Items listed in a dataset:
+++++

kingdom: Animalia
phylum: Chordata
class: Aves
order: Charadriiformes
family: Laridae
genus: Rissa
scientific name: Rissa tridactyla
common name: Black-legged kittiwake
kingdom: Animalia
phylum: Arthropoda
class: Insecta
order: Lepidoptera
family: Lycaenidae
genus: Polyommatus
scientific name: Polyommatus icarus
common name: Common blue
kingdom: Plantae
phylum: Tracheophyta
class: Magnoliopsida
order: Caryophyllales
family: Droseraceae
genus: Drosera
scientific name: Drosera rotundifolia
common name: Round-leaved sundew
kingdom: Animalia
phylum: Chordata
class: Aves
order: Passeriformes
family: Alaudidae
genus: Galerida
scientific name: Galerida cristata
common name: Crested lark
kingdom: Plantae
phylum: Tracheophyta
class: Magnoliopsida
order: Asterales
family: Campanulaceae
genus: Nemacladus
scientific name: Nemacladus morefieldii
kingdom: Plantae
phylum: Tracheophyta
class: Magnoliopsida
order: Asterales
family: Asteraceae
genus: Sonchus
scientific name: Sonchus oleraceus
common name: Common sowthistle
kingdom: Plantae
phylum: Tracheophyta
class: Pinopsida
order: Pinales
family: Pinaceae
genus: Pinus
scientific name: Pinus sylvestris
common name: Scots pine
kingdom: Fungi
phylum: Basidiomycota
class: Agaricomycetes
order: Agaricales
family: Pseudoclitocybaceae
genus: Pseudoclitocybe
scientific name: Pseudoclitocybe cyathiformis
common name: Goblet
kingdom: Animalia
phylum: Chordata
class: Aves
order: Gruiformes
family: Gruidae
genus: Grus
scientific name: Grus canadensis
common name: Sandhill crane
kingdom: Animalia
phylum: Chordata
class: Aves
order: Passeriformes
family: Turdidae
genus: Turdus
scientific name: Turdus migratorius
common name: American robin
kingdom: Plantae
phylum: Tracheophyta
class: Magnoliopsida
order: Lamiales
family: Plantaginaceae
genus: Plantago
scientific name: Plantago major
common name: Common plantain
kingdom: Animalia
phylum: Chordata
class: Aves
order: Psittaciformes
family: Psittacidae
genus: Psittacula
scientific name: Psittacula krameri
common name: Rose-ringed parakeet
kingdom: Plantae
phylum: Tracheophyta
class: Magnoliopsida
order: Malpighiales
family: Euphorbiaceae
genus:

+++++

-- WRITTEN EXERCISE --
Rewrite the lines from the first one up to and including the line with "genus: Drosera", replacing "phylum" with "division" and leaving everything else unchanged.

-- WRITTEN SOLUTION --
kingdom: Animalia
division: Chordata
class: Aves
order: Charadriiformes
family: Laridae
genus: Rissa
scientific name: Rissa tridactyla
common name: Black-legged kittiwake
kingdom: Animalia
division: Arthropoda
class: Insecta
order: Lepidoptera
family: Lycaenidae
genus: Polyommatus
scientific name: Polyommatus icarus
common name: Common blue
kingdom: Plantae
division: Tracheophyta
class: Magnoliopsida
order: Caryophyllales
family: Droseraceae
genus: Drosera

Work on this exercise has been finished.